*Task requirements*. Retype all the text in the data below with nothing changed, and leave the images out of your answer.

*Data for this task*.
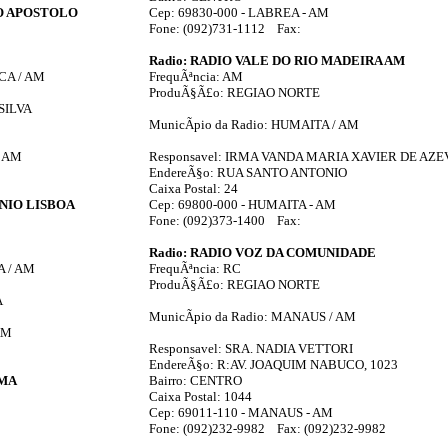
LO APOSTOLO
Cep: 69830-000 - LABREA - AM
Fone: (092)731-1112 Fax:
Radio: RADIO VALE DO RIO MADEIRA AM
CA / AM
FrequÃªncia: AM
ProduÃ§Ã£o: REGIAO NORTE
SILVA
MunicÃ­pio da Radio: HUMAITA / AM
- AM
Responsavel: IRMA VANDA MARIA XAVIER DE AZ
EndereÃ§o: RUA SANTO ANTONIO
Caixa Postal: 24
ONIO LISBOA
Cep: 69800-000 - HUMAITA - AM
Fone: (092)373-1400 Fax:
Radio: RADIO VOZ DA COMUNIDADE
A / AM
FrequÃªncia: RC
ProduÃ§Ã£o: REGIAO NORTE
A
MunicÃ­pio da Radio: MANAUS / AM
AM
Responsavel: SRA. NADIA VETTORI
EndereÃ§o: R:AV. JOAQUIM NABUCO, 1023
AMA
Bairro: CENTRO
Caixa Postal: 1044
Cep: 69011-110 - MANAUS - AM
Fone: (092)232-9982 Fax: (092)232-9982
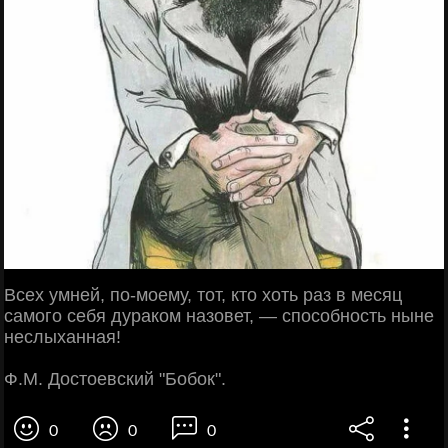
Всех умней, по-моему, тот, кто хоть раз в месяц
самого себя дураком назовет, — способность ныне
неслыханная!
Ф.М. Достоевский "Бобок".
0
0
0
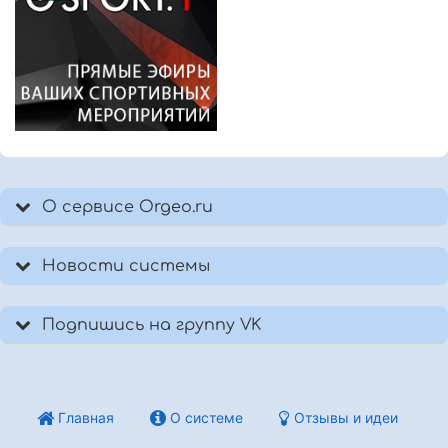
О сервисе Orgeo.ru
Новости системы
Подпишись на группу VK
Главная
О системе
Отзывы и идеи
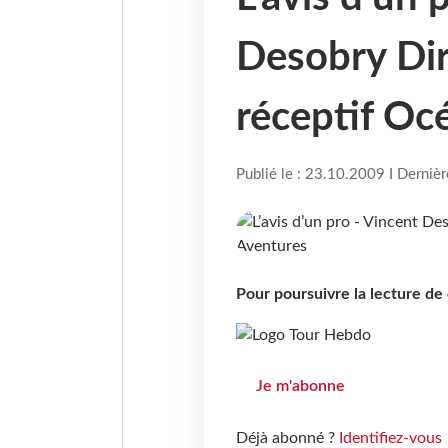
Desobry Dir
réceptif Oc
Publié le : 23.10.2009 I Derniè
Pour poursuivre la lecture d
Je m'abonne
Déjà abonné ?
Identifiez-vous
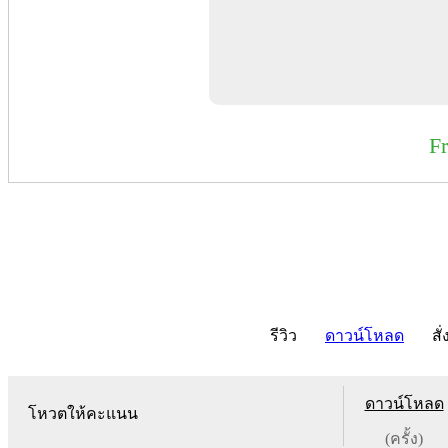
F
รีวิว
ดาวน์โหลด
สั่
ดาวน์โหลด
โหวตให้คะแนน
(ครั้ง)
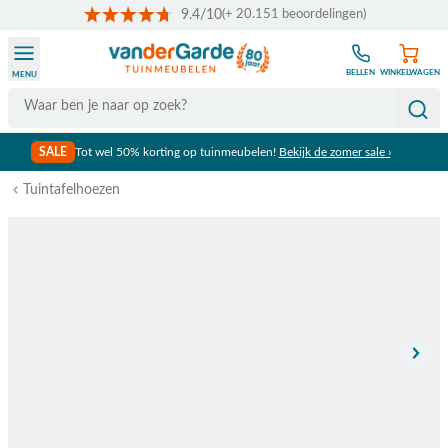
9.4/10
(+ 20.151 beoordelingen)
Ga naar de inhoud
BELLEN
WINKELWAGEN
MENU
Search
SALE
Tot wel 50% korting op tuinmeubelen!
Bekijk de zomer sale ›
Tuintafelhoezen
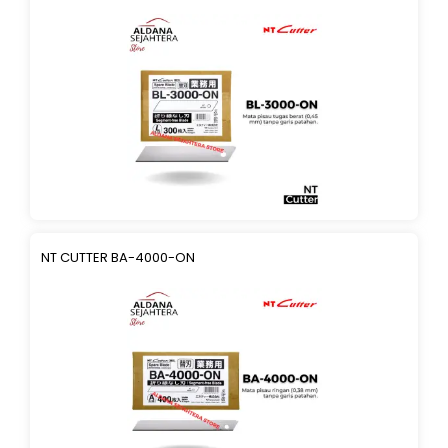
NT CUTTER BA-4000-ON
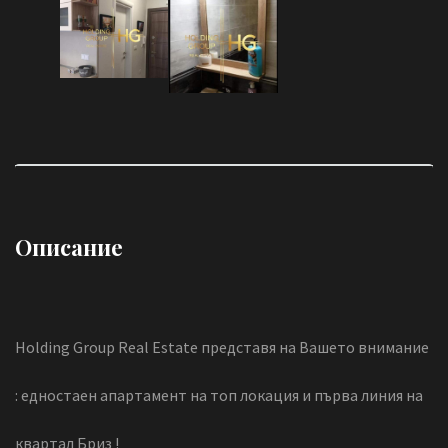
Описание
Holding Group Real Estate представя на Вашето внимание
: едностаен апартамент на топ локация и първа линия на
квартал Бриз !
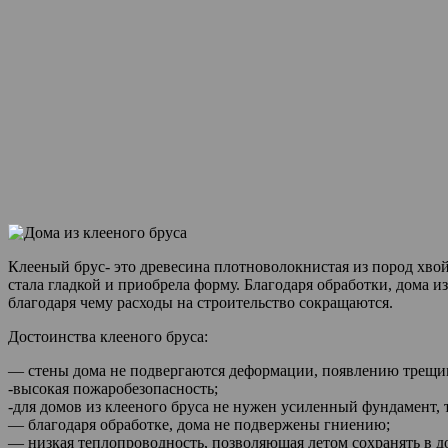
Клееный брус- это древесина плотноволокнистая из пород хвой
стала гладкой и приобрела форму. Благодаря обработки, дома 
благодаря чему расходы на строительство сокращаются.
Достоинства клееного бруса:
— стены дома не подвергаются деформации, появлению трещин
-высокая пожаробезопасность;
-для домов из клееного бруса не нужен усиленный фундамент, 
— благодаря обработке, дома не подвержены гниению;
— низкая теплопроводность, позволяющая летом сохранять в до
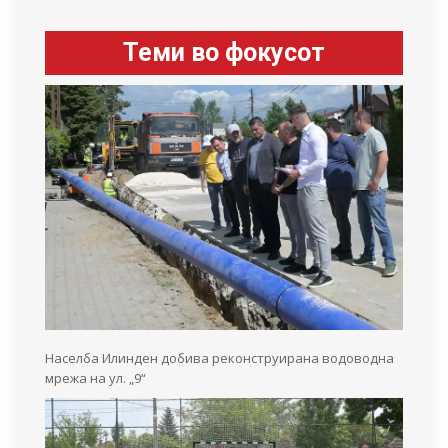
Теми во фокусот
Населба Илинден добива реконструирана водоводна
мрежа на ул. „9“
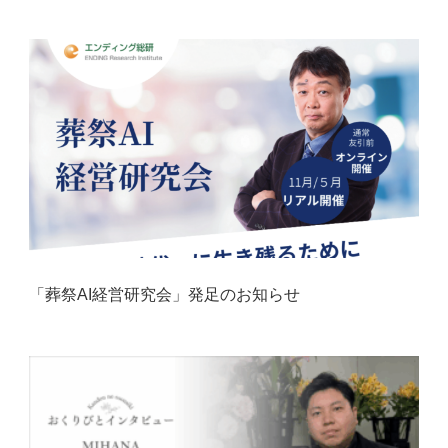
「葬祭AI経営研究会」発足のお知らせ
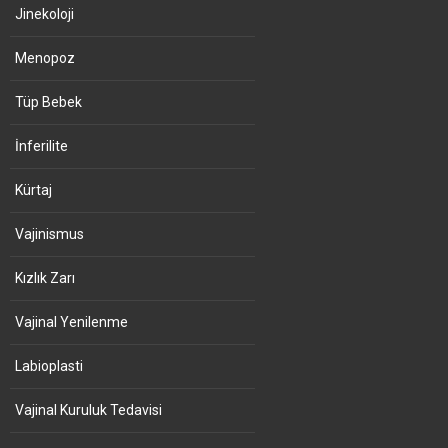
Jinekoloji
Menopoz
Tüp Bebek
İnferilite
Kürtaj
Vajinismus
Kızlık Zarı
Vajinal Yenilenme
Labioplasti
Vajinal Kuruluk Tedavisi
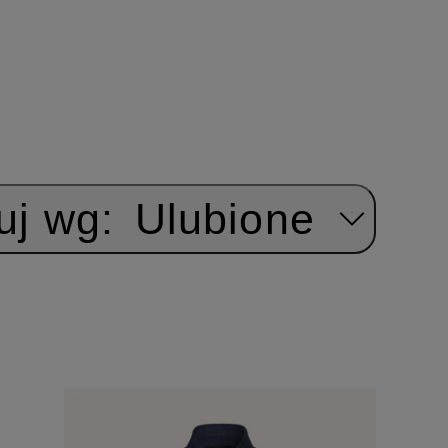
uj wg:
Ulubione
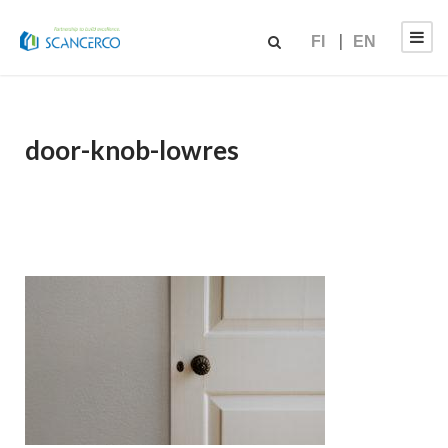
FI
EN
door-knob-lowres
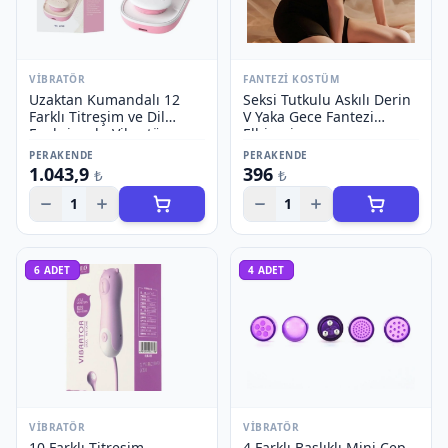
VIBRATÖR
FANTEZI KOSTÜM
Uzaktan Kumandalı 12
Seksi Tutkulu Askılı Derin
Farklı Titreşim ve Dil
V Yaka Gece Fantezi
Fonksiyonlu Vibratör
Elbisesi
PERAKENDE
PERAKENDE
1.043,9
396
₺
₺
1
1
6
ADET
4
ADET
VIBRATÖR
VIBRATÖR
10 Farklı Titreşim
4 Farklı Başlıklı Mini Cep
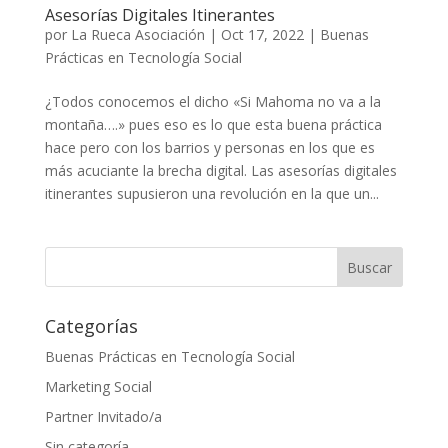
Asesorías Digitales Itinerantes
por
La Rueca Asociación
|
Oct 17, 2022
|
Buenas
Prácticas en Tecnología Social
¿Todos conocemos el dicho «Si Mahoma no va a la
montaña….» pues eso es lo que esta buena práctica
hace pero con los barrios y personas en los que es
más acuciante la brecha digital. Las asesorías digitales
itinerantes supusieron una revolución en la que un...
Categorías
Buenas Prácticas en Tecnología Social
Marketing Social
Partner Invitado/a
Sin categoría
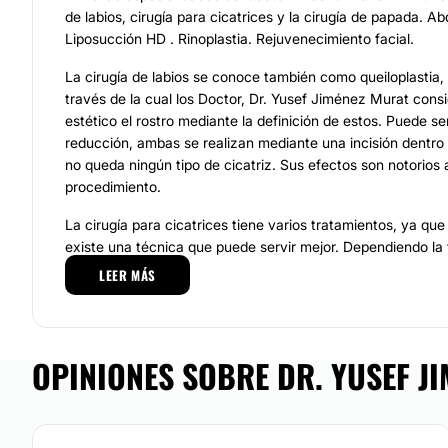
de labios, cirugía para cicatrices y la cirugía de papada. A
Liposucción HD . Rinoplastia. Rejuvenecimiento facial.
La cirugía de labios se conoce también como queiloplastia,
través de la cual los Doctor, Dr. Yusef Jiménez Murat cons
estético el rostro mediante la definición de estos. Puede s
reducción, ambas se realizan mediante una incisión dentro 
no queda ningún tipo de cicatriz. Sus efectos son notorios 
procedimiento.
La cirugía para cicatrices tiene varios tratamientos, ya que
existe una técnica que puede servir mejor. Dependiendo la 
se notan más rápido o un poco más lento, pueden ser a pa
LEER MÁS
unos cuantos meses. El doctor
Yusef Jiménez Murat
, pos
las características de la cicatriz, recomendará el procedi
beneficioso al caso.
OPINIONES SOBRE DR. YUSEF JI
La cirugía de papada es un procedimiento que elimina la gra
autoestima del paciente, incrementa la estética del cuello y
forma rápida y sencilla, no deja cicatrices y los resultados 
doctor Yusef Jiménez Murat cuenta con la experiencia para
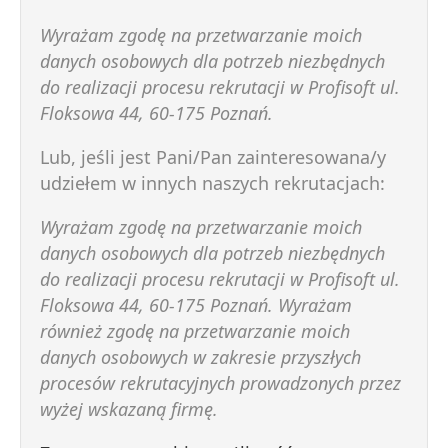
Wyrażam zgodę na przetwarzanie moich
danych osobowych dla potrzeb niezbędnych
do realizacji procesu rekrutacji w Profisoft ul.
Floksowa 44, 60-175 Poznań.
Lub, jeśli jest Pani/Pan zainteresowana/y
udziełem w innych naszych rekrutacjach:
Wyrażam zgodę na przetwarzanie moich
danych osobowych dla potrzeb niezbędnych
do realizacji procesu rekrutacji w Profisoft ul.
Floksowa 44, 60-175 Poznań. Wyrażam
również zgodę na przetwarzanie moich
danych osobowych w zakresie przyszłych
procesów rekrutacyjnych prowadzonych przez
wyżej wskazaną firmę.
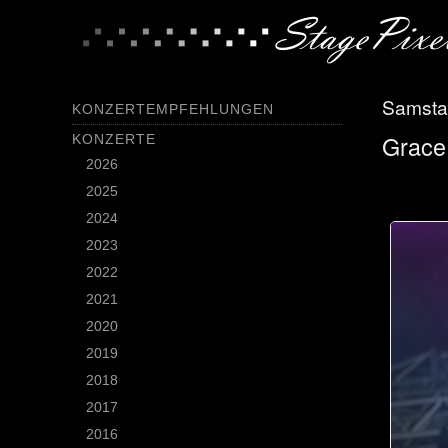
Samstag
KONZERTEMPFEHLUNGEN
Grace
KONZERTE
2026
2025
2024
2023
2022
2021
2020
2019
2018
2017
2016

*Task answer*.
LO APOSTOLO
Cep: 69830-000 - LABREA - AM
Fone: (092)731-1112 Fax:
Radio: RADIO VALE DO RIO MADEIRA AM
CA / AM
FrequÃªncia: AM
ProduÃ§Ã£o: REGIAO NORTE
SILVA
MunicÃ­pio da Radio: HUMAITA / AM
- AM
Responsavel: IRMA VANDA MARIA XAVIER DE AZ
EndereÃ§o: RUA SANTO ANTONIO
Caixa Postal: 24
ONIO LISBOA
Cep: 69800-000 - HUMAITA - AM
Fone: (092)373-1400 Fax:
Radio: RADIO VOZ DA COMUNIDADE
A / AM
FrequÃªncia: RC
ProduÃ§Ã£o: REGIAO NORTE
A
MunicÃ­pio da Radio: MANAUS / AM
AM
Responsavel: SRA. NADIA VETTORI
EndereÃ§o: R:AV. JOAQUIM NABUCO, 1023
AMA
Bairro: CENTRO
Caixa Postal: 1044
Cep: 69011-110 - MANAUS - AM
Fone: (092)232-9982 Fax: (092)232-9982
Всех умней, по-моему, тот, кто хоть раз в месяц
самого себя дураком назовет, — способность ныне
неслыханная!
Ф.М. Достоевский "Бобок".
0
0
0
О сервисе Orgeo.ru
Новости системы
Подпишись на группу VK
Главная
О системе
Отзывы и идеи
Desobry Dir
réceptif Oc
Publié le : 23.10.2009 I Derniè
Pour poursuivre la lecture d
Je m'abonne
Déjà abonné ?
Identifiez-vous
F
รีวิว
ดาวน์โหลด
สั่
ดาวน์โหลด
โหวตให้คะแนน
(ครั้ง)
9.4/10
(+ 20.151 beoordelingen)
Ga naar de inhoud
BELLEN
WINKELWAGEN
MENU
Search
SALE
Tot wel 50% korting op tuinmeubelen!
Bekijk de zomer sale ›
Tuintafelhoezen
NT CUTTER BA-4000-ON
Описание
Holding Group Real Estate представя на Вашето внимание
: едностаен апартамент на топ локация и първа линия на
квартал Бриз !
Клееный брус- это древесина плотноволокнистая из пород хвой
стала гладкой и приобрела форму. Благодаря обработки, дома 
благодаря чему расходы на строительство сокращаются.
Достоинства клееного бруса:
— стены дома не подвергаются деформации, появлению трещин
-высокая пожаробезопасность;
-для домов из клееного бруса не нужен усиленный фундамент, 
— благодаря обработке, дома не подвержены гниению;
— низкая теплопроводность, позволяющая летом сохранять в до
Теми во фокусот
Населба Илинден добива реконструирана водоводна
мрежа на ул. „9“
「葬祭AI経営研究会」発足のお知らせ
Jinekoloji
Menopoz
Tüp Bebek
İnferilite
Kürtaj
Vajinismus
Kızlık Zarı
Vajinal Yenilenme
Labioplasti
Vajinal Kuruluk Tedavisi
uj wg:
Ulubione
FI
EN
door-knob-lowres
VIBRATÖR
FANTEZI KOSTÜM
Uzaktan Kumandalı 12
Seksi Tutkulu Askılı Derin
Farklı Titreşim ve Dil
V Yaka Gece Fantezi
Fonksiyonlu Vibratör
Elbisesi
PERAKENDE
PERAKENDE
1.043,9
396
₺
₺
1
1
6
ADET
4
ADET
VIBRATÖR
VIBRATÖR
10 Farklı Titreşim
4 Farklı Başlıklı Mini Cep
Asesorías Digitales Itinerantes
por
La Rueca Asociación
|
Oct 17, 2022
|
Buenas
Prácticas en Tecnología Social
¿Todos conocemos el dicho «Si Mahoma no va a la
montaña….» pues eso es lo que esta buena práctica
hace pero con los barrios y personas en los que es
más acuciante la brecha digital. Las asesorías digitales
itinerantes supusieron una revolución en la que un...
Categorías
Buenas Prácticas en Tecnología Social
Marketing Social
Partner Invitado/a
Sin categoría
de labios, cirugía para cicatrices y la cirugía de papada. A
Liposucción HD . Rinoplastia. Rejuvenecimiento facial.
La cirugía de labios se conoce también como queiloplastia,
través de la cual los Doctor, Dr. Yusef Jiménez Murat cons
estético el rostro mediante la definición de estos. Puede s
reducción, ambas se realizan mediante una incisión dentro 
no queda ningún tipo de cicatriz. Sus efectos son notorios 
procedimiento.
La cirugía para cicatrices tiene varios tratamientos, ya que
existe una técnica que puede servir mejor. Dependiendo la 
se notan más rápido o un poco más lento, pueden ser a pa
LEER MÁS
unos cuantos meses. El doctor
Yusef Jiménez Murat
, pos
las características de la cicatriz, recomendará el procedi
beneficioso al caso.
OPINIONES SOBRE DR. YUSEF JI
La cirugía de papada es un procedimiento que elimina la gra
autoestima del paciente, incrementa la estética del cuello y
forma rápida y sencilla, no deja cicatrices y los resultados 
doctor Yusef Jiménez Murat cuenta con la experiencia para
Wyrażam zgodę na przetwarzanie moich
danych osobowych dla potrzeb niezbędnych
do realizacji procesu rekrutacji w Profisoft ul.
Floksowa 44, 60-175 Poznań.
Lub, jeśli jest Pani/Pan zainteresowana/y
udziełem w innych naszych rekrutacjach:
Wyrażam zgodę na przetwarzanie moich
danych osobowych dla potrzeb niezbędnych
do realizacji procesu rekrutacji w Profisoft ul.
Floksowa 44, 60-175 Poznań. Wyrażam
również zgodę na przetwarzanie moich
danych osobowych w zakresie przyszłych
procesów rekrutacyjnych prowadzonych przez
wyżej wskazaną firmę.
Samstag
KONZERTEMPFEHLUNGEN
Grace
KONZERTE
2026
2025
2024
2023
2022
2021
2020
2019
2018
2017
2016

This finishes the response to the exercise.